- The Washington Times - Friday, August 4, 2000

PHILADELPHIA — An international group of Republicans is mobilizing six million "stealth voters" living overseas to cast absentee ballots before October for Gov. George W. Bush and the party's congressional candidates.
"They are a very obscure and forgotten set of voters and the party's secret weapon," said Michael J. Jones, executive director of Republicans Abroad International.
While those six million voters are not all registered Republicans, they share the same views as the party and historically vote Republican, Mr. Jones said.

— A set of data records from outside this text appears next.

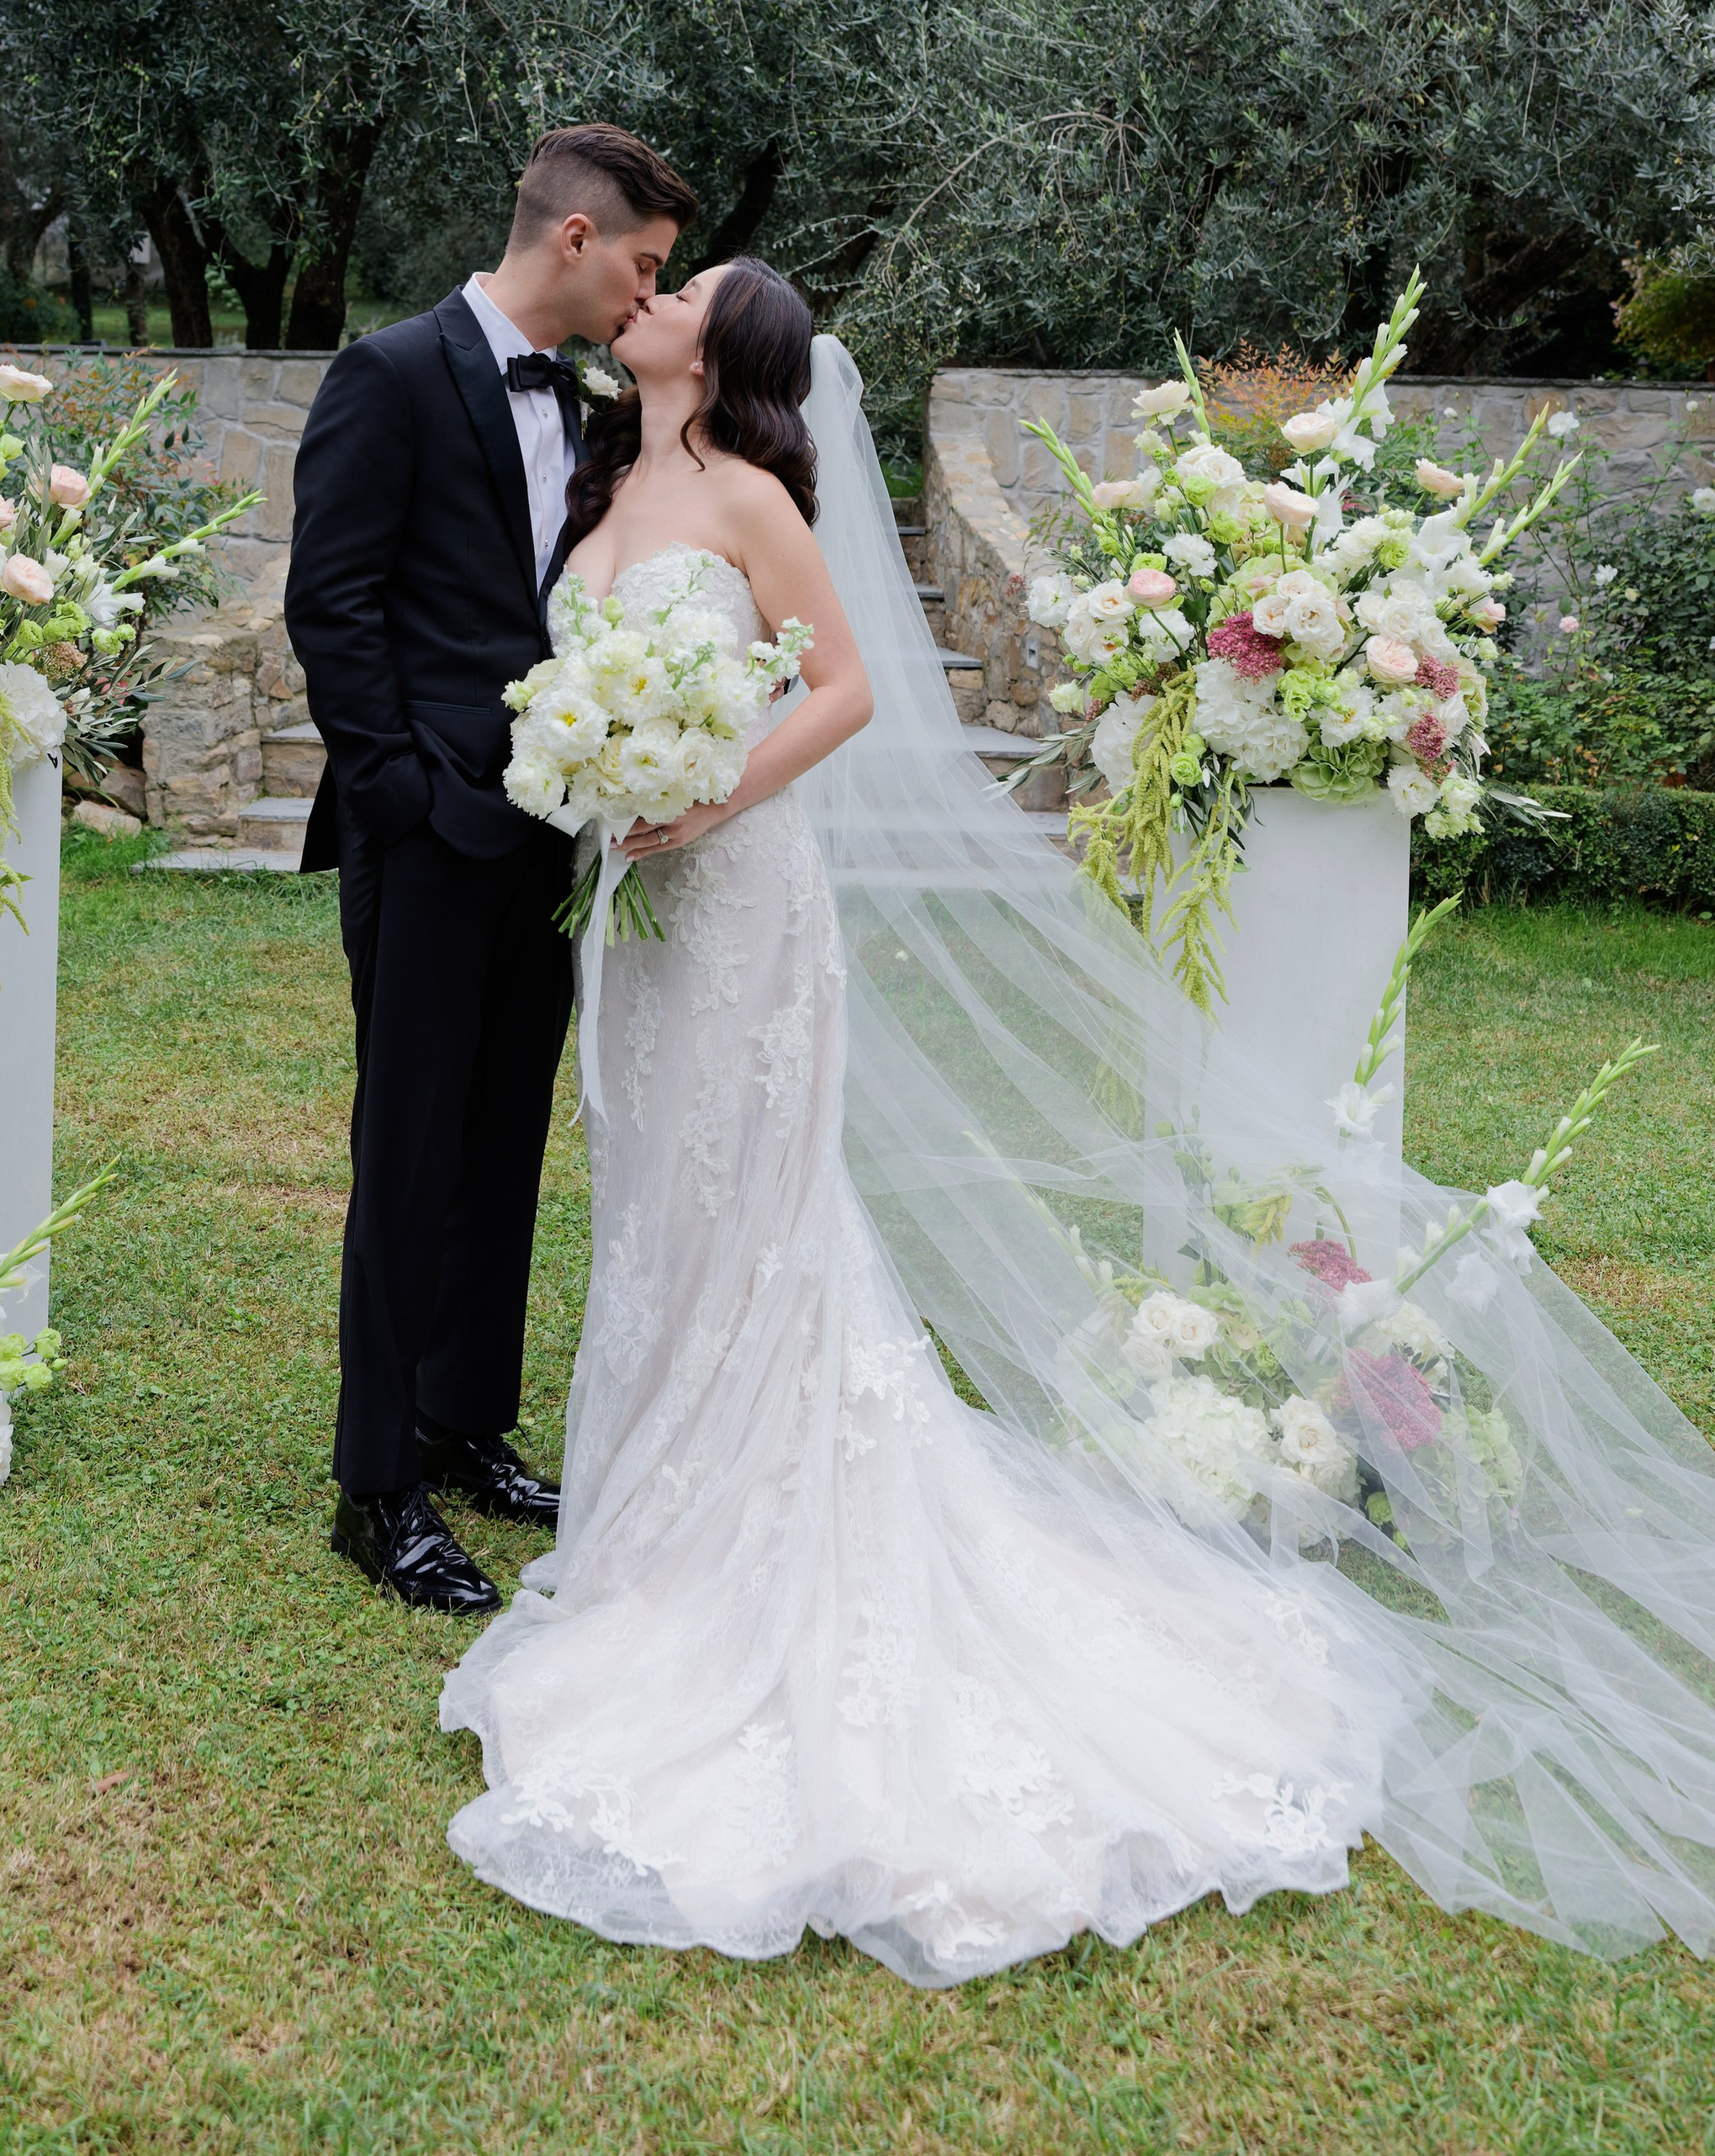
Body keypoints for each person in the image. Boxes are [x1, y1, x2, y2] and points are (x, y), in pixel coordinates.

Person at [439, 262, 1715, 1984]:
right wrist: (602, 782)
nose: (652, 293)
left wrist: (695, 788)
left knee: (750, 1210)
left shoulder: (747, 495)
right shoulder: (610, 479)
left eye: (689, 290)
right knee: (659, 1201)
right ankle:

More than 80 percent voted Republican in the 1996 election and are credited with electing Republicans in 15 tough congressional elections. Sen. Connie Mack of Florida says absentee voters put him over the top to win his seat in 1988.
"We create election surprises," said Mindy Poole Chebout, a South Carolina native who now lives with her husband in Paris.
Americans living overseas are far from apathetic about party politics and the upcoming election, Mr. Jones said.
"Something metaphysical happens when they move overseas," he said. "These are patriotic people who don't have the freedoms they had in America, or the infrastructure. They get misty-eyed over what a wonderful place we have, and they see first hand how important it is to protect our freedom by voting."
Trade, taxes, education and defense are the issues ex-patriots are clamoring about in this year's election, and party officials at the Republican National Convention are listening.
Military personnel stationed overseas represent the largest block of absentee voters. They were sent a message from vice presidential candidate Dick Cheney during his acceptance speech Wednesday night.
"For eight years, Clinton and Gore have extended our military commitments while depleting our military power," Mr. Cheney said. "Rarely has so much been demanded of our armed forces and so little given to them in return."
If elected, Mr. Cheney said he and Mr. Bush would reverse that trend and provide better training, equipment and leaders they would be proud to serve.
"I can promise them now, help is on the way," Mr. Cheney said to a cheering crowd.
John W. Wood, chairman of Republicans abroad, was given the opportunity to address party delegates on the convention floor earlier in the week.
"For the last eight years, we Republicans Abroad have had ringside seats as America's strengths increased, and respect for America's political leadership decreased," Mr. Wood said.
"We've watched as — having emerged from the exhausting struggles of the Cold War — the world turned to the solo superpower for steadiness and purpose, only to be greeted with the sad spectacle of the Clinton/Gore administration," Mr. Wood said.
Former Secretary of State George Schultz and several members of the House and Senate spoke at the group's daily meetings throughout the week, and some are planning to travel abroad to hold town meetings, which they hope will encourage Americans to vote Republican.
Public events are being planned for the Philippines, Japan, Egypt, France, the United Kingdom, Germany and Costa Rica.
James Baker, former Reagan chief of staff and Treasury Secretary, has agreed to tape television advertisements urging Americans to cast absentee ballots.
"We are not doing issue ads or promoting specific candidates, because we know more votes in general, mean more votes for the Republican party," Mr. Jones said.